[Task brief]:
Out of the data below, copy every line with the string "moved".

[Task inputs]:
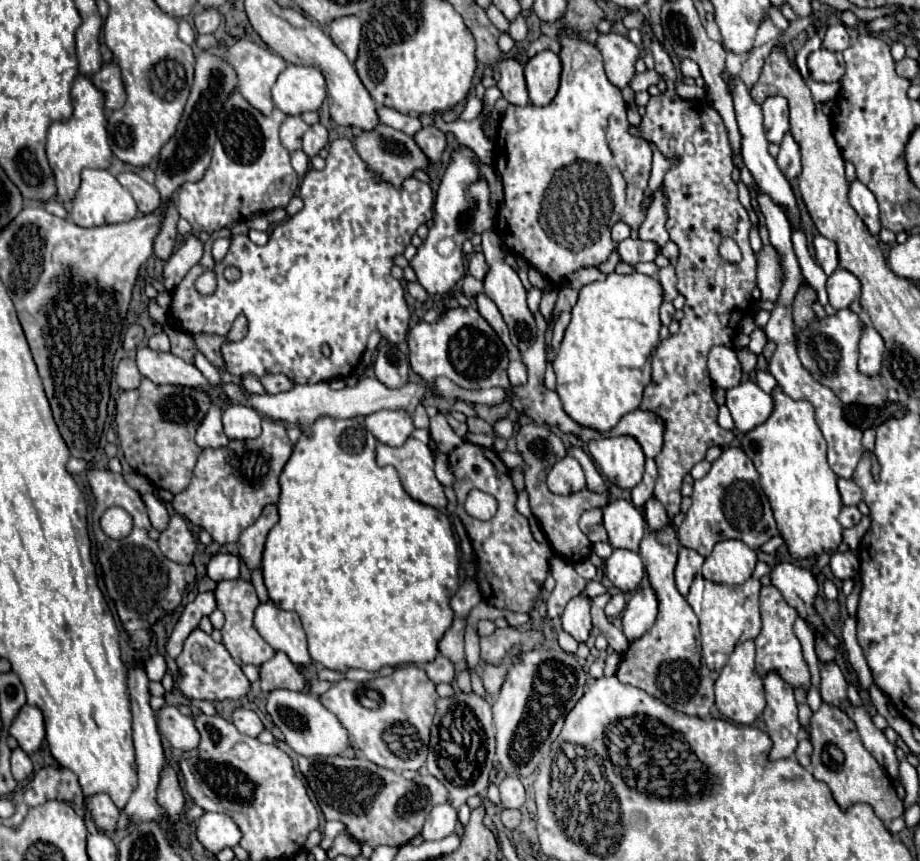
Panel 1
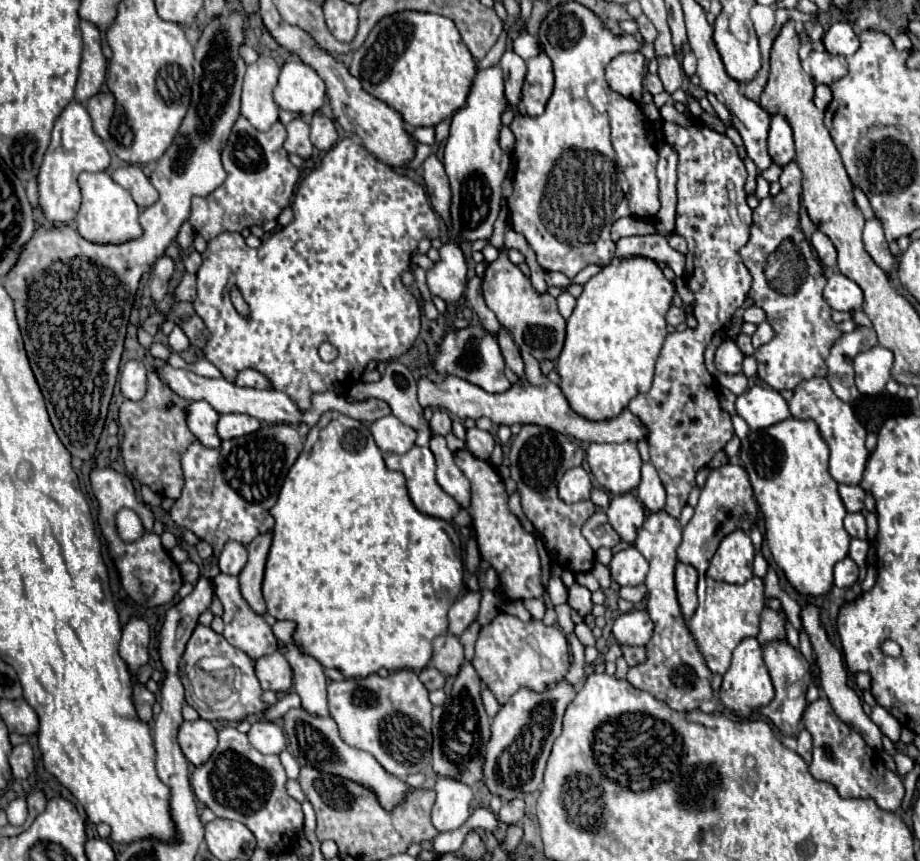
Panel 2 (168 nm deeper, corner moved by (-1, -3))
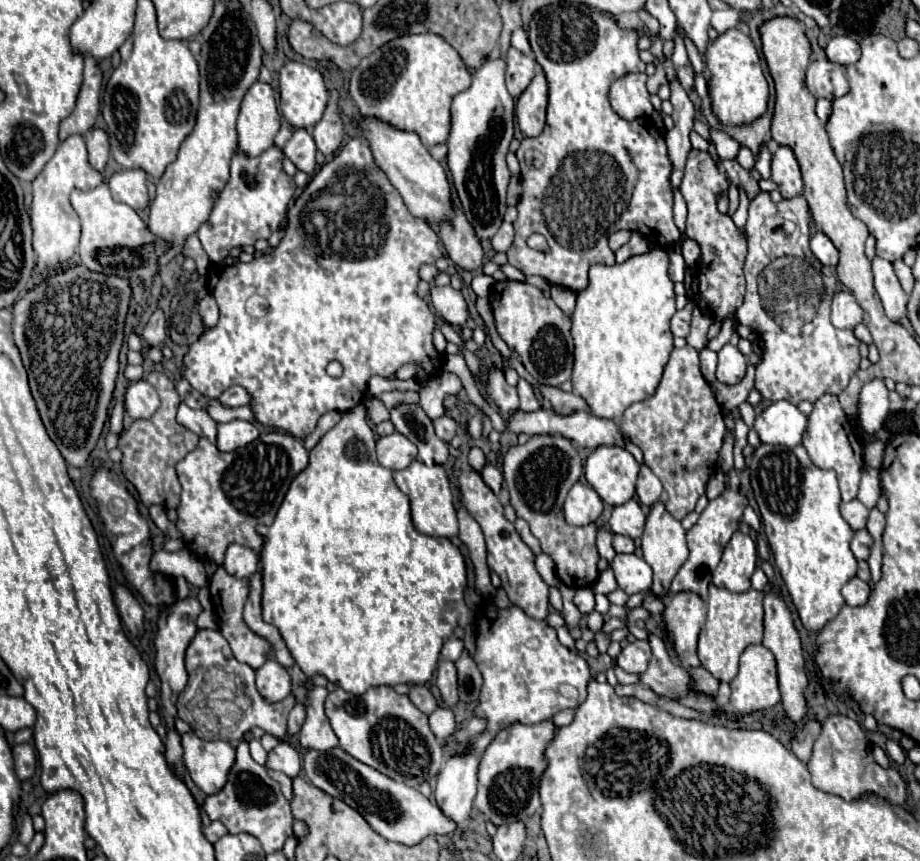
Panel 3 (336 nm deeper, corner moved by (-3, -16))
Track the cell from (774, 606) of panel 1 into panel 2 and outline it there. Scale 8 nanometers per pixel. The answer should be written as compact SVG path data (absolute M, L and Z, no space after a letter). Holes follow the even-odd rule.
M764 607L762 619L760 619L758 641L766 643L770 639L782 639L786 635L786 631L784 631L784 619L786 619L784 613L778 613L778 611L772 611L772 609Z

[Exercise answer]:
Panel 2 (168 nm deeper, corner moved by (-1, -3))
Panel 3 (336 nm deeper, corner moved by (-3, -16))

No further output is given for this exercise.